Peter W. Groeneveld, M.D., an assistant professor of medicine at the University of Pennsylvania and a core faculty member of the Veteran's Affairs Center for Health Equity Research and Promotion, studies the diffusion of health care technology with an emphasis on economic and racial equity implications. In an interview seeking comment, he agreed that the explanation for the differences in surgical rates and surgeon volume may be less sinister than they might appear at first blush.
"The specter is raised of experimentation on minorities, and while that is certainly a concern, this otherwise surprising finding of a higher number of black receiving an innovative procedure compared to whites -- because it's usually the other way around -- may have an easier explanation," he said.

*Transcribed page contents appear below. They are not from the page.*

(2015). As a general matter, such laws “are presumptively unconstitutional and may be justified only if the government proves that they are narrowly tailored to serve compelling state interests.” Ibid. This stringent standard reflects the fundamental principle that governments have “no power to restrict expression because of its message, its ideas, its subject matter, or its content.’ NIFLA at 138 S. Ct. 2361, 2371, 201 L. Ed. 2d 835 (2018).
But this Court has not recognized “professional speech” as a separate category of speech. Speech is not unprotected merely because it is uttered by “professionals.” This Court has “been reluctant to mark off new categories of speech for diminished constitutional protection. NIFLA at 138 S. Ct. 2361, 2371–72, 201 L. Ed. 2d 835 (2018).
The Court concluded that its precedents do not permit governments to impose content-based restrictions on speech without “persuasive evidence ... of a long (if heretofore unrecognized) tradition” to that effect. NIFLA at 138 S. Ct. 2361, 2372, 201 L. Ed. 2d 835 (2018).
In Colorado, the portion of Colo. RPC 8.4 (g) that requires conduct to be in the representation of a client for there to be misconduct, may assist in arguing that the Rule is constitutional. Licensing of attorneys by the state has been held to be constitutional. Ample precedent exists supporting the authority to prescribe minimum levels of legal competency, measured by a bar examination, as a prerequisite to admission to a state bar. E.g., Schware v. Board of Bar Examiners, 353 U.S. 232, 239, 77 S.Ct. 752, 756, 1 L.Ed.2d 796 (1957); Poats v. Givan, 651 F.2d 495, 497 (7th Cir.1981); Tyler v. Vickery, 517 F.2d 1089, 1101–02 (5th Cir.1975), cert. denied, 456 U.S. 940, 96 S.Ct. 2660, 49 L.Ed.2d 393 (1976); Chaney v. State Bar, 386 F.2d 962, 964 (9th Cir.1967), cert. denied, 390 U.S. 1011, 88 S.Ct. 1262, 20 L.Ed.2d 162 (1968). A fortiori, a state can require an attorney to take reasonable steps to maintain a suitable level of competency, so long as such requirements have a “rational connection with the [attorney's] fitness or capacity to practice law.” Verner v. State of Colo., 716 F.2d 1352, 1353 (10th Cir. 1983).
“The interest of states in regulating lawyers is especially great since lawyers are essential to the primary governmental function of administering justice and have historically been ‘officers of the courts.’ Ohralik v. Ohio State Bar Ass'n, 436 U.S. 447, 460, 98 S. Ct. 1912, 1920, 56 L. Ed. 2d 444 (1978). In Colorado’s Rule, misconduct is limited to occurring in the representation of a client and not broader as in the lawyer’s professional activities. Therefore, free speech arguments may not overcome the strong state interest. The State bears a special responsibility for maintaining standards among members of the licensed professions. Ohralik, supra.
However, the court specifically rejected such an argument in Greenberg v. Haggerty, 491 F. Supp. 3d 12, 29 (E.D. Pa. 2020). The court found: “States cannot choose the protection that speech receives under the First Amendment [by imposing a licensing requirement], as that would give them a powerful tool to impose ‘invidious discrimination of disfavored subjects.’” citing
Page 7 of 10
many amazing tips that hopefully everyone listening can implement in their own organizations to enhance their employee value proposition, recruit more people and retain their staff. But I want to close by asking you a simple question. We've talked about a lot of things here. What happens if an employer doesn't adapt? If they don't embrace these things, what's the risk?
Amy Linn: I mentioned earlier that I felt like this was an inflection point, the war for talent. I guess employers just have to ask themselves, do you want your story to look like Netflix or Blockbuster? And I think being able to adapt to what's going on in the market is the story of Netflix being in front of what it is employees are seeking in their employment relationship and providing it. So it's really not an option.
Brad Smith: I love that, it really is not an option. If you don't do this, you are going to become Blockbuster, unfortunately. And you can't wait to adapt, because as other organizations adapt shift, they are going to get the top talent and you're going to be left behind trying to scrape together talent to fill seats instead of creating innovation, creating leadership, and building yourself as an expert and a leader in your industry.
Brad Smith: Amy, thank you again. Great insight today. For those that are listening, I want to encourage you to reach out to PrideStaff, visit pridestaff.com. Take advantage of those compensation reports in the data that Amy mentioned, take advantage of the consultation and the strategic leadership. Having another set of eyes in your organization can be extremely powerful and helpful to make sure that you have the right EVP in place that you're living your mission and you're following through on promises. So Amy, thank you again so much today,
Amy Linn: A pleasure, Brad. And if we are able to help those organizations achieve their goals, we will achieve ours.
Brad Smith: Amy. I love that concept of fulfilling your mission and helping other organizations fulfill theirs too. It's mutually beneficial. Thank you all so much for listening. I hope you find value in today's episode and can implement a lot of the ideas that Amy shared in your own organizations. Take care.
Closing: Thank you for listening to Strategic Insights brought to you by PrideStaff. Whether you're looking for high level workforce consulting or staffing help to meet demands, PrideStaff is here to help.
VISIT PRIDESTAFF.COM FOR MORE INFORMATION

"When whites were told that they were good candidates for off-pump CABG, they just went and found a high volume provider," Dr. Groeneveld continued. "Whites go to high volume providers because they shop around, whereas blacks have less opportunity to shop around, or even if they wanted to shop around, they have fewer tools with which to do it, because they can't get access to information that's out there such as volume of surgeries done by cardiac surgeons."